Transcribed page contents:
══════

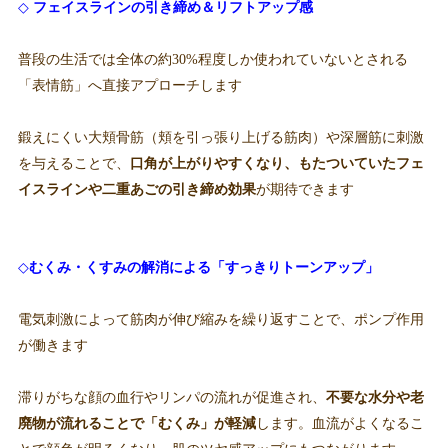
◇
フ
ェイスラインの引き締め＆リフトアップ感
普段の生活では全体の約30%程度しか使われていないとされる
「表情筋」へ直接アプローチします
鍛えにくい大頬骨筋（頬を引っ張り上げる筋肉）や深層筋に刺激
を与えることで、
口角が上がりやすくなり、もたついていたフェ
イスラインや二重あごの引き締め効果
が期待できます
◇
むくみ
・くすみの解消による「すっきりトーンアップ」
電気刺激によって筋肉が伸び縮みを繰り返すことで、ポンプ作用
が働きます
滞りがちな顔の血行やリンパの流れが促進され、
不要な水分や老
廃物が流れることで「むくみ」が軽減
します。血流がよくなるこ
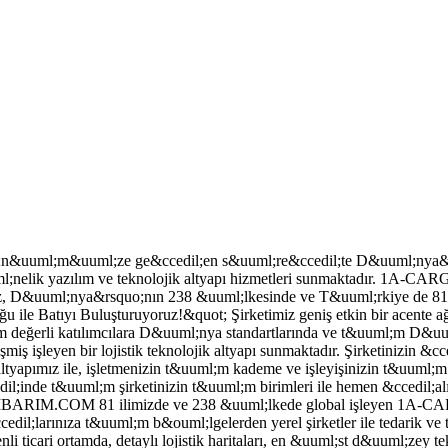
uuml;m&uuml;ze ge&ccedil;en s&uuml;re&ccedil;te D&uuml;nya&rsqu
;nelik yazılım ve teknolojik altyapı hizmetleri sunmaktadır. 1A-C
ımız, D&uuml;nya&rsquo;nın 238 &uuml;lkesinde ve T&uuml;rkiye de 81 i
 Batıyı Buluşturuyoruz!&quot; Şirketimiz geniş etkin bir acente ağı ile
ğerli katılımcılara D&uuml;nya standartlarında ve t&uuml;m D&uuml
miş işleyen bir lojistik teknolojik altyapı sunmaktadır. Şirketinizin &cc
eklif altyapımız ile, işletmenizin t&uuml;m kademe ve işleyişinizin t&u
lar i&ccedil;inde t&uuml;m şirketinizin t&uuml;m birimleri ile hemen
.COM 81 ilimizde ve 238 &uuml;lkede global işleyen 1A-CARGO.CO
l;larınıza t&uuml;m b&ouml;lgelerden yerel şirketler ile tedarik ve te
ari ortamda, detaylı lojistik haritaları, en &uuml;st d&uuml;zey tek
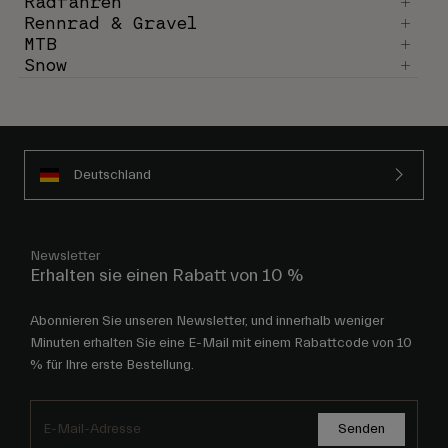
Radfahren
Rennrad & Gravel
MTB
Snow
Deutschland
Newsletter
Erhalten sie einen Rabatt von 10 %
Abonnieren Sie unseren Newsletter, und innerhalb weniger
Minuten erhalten Sie eine E-Mail mit einem Rabattcode von 10
% für Ihre erste Bestellung.
Senden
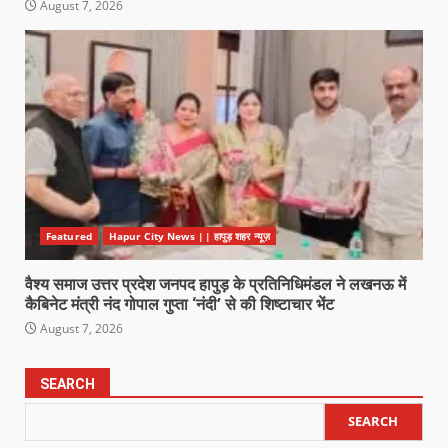
August 7, 2026
Featured
Hapur City News || हापुड़ शहर न्यूज़
वैश्य समाज उत्तर प्रदेश जनपद हापुड़ के प्रतिनिधिमंडल ने लखनऊ में
कैबिनेट मंत्री नंद गोपाल गुप्ता ‘नंदी’ से की शिष्टाचार भेंट
August 7, 2026
SEARCH
SEARCH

══════

Required action: Can you put the lines from the one containing "uuml;m&uuml;ze ge&ccedil;en s&uuml;re&ccedil;te" through the one containing "Batıyı Buluşturuyoruz!&quot; Şirketimiz" into a numbered list, leaving out any blank lines?

Written answer:
1. uuml;m&uuml;ze ge&ccedil;en s&uuml;re&ccedil;te D&uuml;nya&rsqu
2. ;nelik yazılım ve teknolojik altyapı hizmetleri sunmaktadır. 1A-C
3. ımız, D&uuml;nya&rsquo;nın 238 &uuml;lkesinde ve T&uuml;rkiye de 81 i
4.  Batıyı Buluşturuyoruz!&quot; Şirketimiz geniş etkin bir acente ağı ile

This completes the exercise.